How much of that loss is due to the warming ocean and how much is due to the humpy explosion is hard to say, according to state researchers who have spent decades studying coho salmon in Southeast Alaska.

But south of there, Canadian and lower 48 researchers concluded that pink salmon increases on the order of 200 million to 400 million pink salmon led to a 39 percent reduction in the productivity of sockeye salmon returning to the Fraser River of British Columbia, Canada.

One can make a case that Canadian and Pacific Northwest salmon are plagued by climate change and pink salmon, but the fish are not plagued by climate change in Alaska, at least not yet, though they are afflicted by pinks which appear to have a competitive advantage in warmer waters and are significantly boosed in number by Alaska’s industrial-scale farming of the ocean through the use of hatchery salmon releases.

Overall, for Alaska salmon to date, global warming has been good, and even for the Alaska salmon species that might be suffering a bit from warming – that being Chinook – the change still falls far short of a plague.
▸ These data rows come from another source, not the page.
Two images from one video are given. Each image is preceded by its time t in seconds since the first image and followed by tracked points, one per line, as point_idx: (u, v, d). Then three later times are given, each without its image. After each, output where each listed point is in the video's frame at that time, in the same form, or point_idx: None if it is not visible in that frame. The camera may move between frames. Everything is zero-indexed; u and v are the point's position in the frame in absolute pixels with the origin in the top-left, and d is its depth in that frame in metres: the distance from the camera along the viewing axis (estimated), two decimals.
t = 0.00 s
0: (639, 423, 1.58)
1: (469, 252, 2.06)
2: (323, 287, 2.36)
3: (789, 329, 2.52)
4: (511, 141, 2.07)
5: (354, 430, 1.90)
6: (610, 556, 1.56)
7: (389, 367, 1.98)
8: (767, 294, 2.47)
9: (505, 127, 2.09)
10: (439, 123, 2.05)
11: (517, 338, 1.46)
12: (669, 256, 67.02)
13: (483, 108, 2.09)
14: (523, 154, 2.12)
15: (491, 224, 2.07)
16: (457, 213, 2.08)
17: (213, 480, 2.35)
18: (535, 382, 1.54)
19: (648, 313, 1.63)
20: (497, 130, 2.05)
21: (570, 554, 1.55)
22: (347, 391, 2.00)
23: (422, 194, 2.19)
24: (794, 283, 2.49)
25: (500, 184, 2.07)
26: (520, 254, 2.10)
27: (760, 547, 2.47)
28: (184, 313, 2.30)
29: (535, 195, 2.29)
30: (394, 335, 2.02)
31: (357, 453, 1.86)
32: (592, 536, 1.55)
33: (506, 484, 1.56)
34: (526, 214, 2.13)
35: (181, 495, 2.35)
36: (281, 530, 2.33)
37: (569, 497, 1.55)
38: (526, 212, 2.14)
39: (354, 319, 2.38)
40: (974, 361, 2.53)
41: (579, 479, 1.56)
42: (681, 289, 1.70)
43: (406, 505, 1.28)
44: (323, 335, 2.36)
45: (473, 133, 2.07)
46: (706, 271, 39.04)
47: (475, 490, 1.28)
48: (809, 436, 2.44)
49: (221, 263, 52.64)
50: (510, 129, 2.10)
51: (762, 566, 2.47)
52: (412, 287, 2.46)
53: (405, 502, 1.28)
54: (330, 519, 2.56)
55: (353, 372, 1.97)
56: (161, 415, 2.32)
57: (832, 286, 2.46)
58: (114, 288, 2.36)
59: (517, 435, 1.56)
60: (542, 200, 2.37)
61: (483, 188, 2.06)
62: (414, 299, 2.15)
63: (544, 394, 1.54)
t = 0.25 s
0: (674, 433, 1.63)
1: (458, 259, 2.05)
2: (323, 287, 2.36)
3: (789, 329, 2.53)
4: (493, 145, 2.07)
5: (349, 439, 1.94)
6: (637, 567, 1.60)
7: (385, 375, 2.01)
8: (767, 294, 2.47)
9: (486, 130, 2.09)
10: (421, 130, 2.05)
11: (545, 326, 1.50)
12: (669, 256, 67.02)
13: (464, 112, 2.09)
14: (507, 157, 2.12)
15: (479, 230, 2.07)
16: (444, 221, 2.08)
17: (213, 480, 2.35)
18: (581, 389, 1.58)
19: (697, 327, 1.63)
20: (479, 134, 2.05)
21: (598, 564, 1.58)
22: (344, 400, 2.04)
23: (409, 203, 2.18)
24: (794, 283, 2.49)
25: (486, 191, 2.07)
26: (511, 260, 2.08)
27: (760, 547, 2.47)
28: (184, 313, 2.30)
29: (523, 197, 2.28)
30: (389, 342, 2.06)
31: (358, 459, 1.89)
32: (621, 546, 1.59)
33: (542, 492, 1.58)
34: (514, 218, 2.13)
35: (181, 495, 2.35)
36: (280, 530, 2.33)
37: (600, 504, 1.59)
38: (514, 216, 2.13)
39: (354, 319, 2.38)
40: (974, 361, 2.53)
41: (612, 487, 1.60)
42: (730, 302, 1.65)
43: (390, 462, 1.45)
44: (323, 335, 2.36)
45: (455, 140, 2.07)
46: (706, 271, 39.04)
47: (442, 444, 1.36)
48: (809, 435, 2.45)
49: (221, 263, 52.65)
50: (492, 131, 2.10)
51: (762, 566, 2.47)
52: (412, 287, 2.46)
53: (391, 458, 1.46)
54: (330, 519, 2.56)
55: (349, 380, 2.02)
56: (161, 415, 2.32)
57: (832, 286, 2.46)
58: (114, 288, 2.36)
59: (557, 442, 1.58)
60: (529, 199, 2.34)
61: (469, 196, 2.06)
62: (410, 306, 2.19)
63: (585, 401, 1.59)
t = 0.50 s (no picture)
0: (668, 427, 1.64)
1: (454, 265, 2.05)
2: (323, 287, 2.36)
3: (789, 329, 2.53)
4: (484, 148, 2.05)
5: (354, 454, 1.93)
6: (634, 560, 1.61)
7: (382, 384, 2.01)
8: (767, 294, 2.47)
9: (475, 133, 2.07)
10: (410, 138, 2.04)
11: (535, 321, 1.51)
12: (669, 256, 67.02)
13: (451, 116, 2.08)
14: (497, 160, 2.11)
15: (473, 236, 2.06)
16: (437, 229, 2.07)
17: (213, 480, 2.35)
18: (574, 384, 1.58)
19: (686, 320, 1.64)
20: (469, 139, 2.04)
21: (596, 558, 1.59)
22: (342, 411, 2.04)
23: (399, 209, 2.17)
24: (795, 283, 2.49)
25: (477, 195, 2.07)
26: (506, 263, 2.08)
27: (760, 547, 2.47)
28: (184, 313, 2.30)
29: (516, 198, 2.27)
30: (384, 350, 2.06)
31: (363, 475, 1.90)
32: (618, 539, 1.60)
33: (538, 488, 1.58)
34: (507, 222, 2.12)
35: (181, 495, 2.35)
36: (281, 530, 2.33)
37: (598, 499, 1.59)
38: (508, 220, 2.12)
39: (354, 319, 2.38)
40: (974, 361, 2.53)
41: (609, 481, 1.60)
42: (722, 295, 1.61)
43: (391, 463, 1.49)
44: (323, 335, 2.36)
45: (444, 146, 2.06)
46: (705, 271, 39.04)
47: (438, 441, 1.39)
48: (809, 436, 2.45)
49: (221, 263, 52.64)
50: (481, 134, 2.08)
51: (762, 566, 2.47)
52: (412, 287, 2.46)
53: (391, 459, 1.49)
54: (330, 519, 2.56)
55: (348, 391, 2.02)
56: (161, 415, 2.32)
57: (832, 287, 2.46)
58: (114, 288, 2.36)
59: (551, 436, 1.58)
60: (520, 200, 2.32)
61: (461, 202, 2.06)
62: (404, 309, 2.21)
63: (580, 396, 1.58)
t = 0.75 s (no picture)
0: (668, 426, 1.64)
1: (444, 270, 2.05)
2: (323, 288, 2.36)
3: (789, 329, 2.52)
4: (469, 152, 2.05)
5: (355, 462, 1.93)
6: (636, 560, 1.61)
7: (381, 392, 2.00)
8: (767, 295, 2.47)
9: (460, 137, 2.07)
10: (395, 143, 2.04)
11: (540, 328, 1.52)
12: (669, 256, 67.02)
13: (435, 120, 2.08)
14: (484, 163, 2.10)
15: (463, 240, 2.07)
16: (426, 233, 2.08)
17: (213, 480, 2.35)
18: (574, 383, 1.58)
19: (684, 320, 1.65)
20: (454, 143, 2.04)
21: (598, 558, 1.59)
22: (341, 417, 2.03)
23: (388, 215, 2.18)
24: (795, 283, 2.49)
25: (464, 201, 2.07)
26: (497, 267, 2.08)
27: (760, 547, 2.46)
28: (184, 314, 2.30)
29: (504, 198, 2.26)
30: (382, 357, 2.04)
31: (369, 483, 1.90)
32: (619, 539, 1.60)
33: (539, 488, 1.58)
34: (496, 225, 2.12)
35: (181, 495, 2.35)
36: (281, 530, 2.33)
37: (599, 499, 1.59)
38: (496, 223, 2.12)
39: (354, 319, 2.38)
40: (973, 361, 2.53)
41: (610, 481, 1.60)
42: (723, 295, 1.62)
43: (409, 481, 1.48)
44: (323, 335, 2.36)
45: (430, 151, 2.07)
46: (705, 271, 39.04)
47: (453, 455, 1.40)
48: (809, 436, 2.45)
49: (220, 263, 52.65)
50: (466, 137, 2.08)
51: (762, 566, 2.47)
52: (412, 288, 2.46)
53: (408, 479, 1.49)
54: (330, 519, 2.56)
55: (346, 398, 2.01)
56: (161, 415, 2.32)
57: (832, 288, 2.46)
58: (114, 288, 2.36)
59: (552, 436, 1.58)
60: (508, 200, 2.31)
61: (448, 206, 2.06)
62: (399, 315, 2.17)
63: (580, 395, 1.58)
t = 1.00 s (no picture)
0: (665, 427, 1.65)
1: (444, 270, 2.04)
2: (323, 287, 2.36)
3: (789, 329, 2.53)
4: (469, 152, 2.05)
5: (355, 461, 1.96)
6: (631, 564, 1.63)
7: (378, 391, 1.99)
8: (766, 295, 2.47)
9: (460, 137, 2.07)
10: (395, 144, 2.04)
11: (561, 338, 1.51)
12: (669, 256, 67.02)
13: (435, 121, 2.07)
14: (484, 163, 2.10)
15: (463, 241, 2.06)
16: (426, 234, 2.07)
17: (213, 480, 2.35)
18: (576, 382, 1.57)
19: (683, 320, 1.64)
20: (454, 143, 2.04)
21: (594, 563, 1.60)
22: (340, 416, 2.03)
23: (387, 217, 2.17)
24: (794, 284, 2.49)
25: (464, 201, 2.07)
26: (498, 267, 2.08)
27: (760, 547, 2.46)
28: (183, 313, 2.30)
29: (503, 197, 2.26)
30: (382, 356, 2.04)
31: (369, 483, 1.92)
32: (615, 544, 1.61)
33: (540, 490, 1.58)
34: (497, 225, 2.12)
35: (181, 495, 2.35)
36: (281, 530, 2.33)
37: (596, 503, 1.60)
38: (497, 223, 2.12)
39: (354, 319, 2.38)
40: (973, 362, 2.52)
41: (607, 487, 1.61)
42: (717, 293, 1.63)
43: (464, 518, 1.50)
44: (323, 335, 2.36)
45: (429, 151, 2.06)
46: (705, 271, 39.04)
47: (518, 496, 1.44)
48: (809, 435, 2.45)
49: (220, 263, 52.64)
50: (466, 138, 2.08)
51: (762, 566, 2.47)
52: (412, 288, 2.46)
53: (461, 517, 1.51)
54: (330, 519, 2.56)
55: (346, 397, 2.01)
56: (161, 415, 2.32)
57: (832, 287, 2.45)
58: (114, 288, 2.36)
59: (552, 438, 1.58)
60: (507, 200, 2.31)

That the AP would do what it did is understandable. When people are handing you money, you don’t want to bite them in the hand.

How the state’s largest newspaper could be unaware of the reality of Alaska fisheries and run with a headline suggesting they are plagued by climate change is somewhat more baffling.

How could anyone paying even the slightest attention to what was happening in the state this summer miss the brouhaha over salmon prices crashing because Alaska fishermen are now catching more salmon than Alaska processors can sell?

Low prices were the talk of the town in every fishing port in the state.

Granted, the ADN had to turn to Nat Herz of the Northern Journal – “Alaska salmon fishermen fume over low prices, but processors say they’re hurting too” – and the staff of KDLG public radio in Dillingham – “Bristol Bay fishermen protest low base price, lack of transparency” – to report the story, but you would hope someone at the newspaper would have paid enough attention to these stories to avoid running a headline on the AP story that only be described as “misinformation.”

But when agendas dominate thinking this is what tends to happen, and then journalists wonder why their credibility is sinking like a stone.

This AP story is representative of a plague all right; it’s just not the plague the AP reported.

 

 

 

 

 

 

 

 

 

 

 

7 replies »

  1. Rogoff and her Illuminati husband bought out Hopfinger the last guy researching news stories at ADN…
    Now post PPP cash, Hulen runs a state rag not seen since the Völkischer Beobachter in Germany.
    I counted 9 stories on their website this morning, either directly or indirectly about government.
    And someone once said: “It can’t happen here.”

  2. Hi Craig, just curious on how your thesis on hatchery pink salmon, fits into the coho fisheries in SE, canada , and washington and oregon record numbers year. Even chinook in the columbia showed well. Thanks

  3. Hi Craig, check out the record coho run numbers in SE , canada and washington and oregon. Even chinook numbers in the Columbia. How does this fit into your pink salmon hatchery thesis?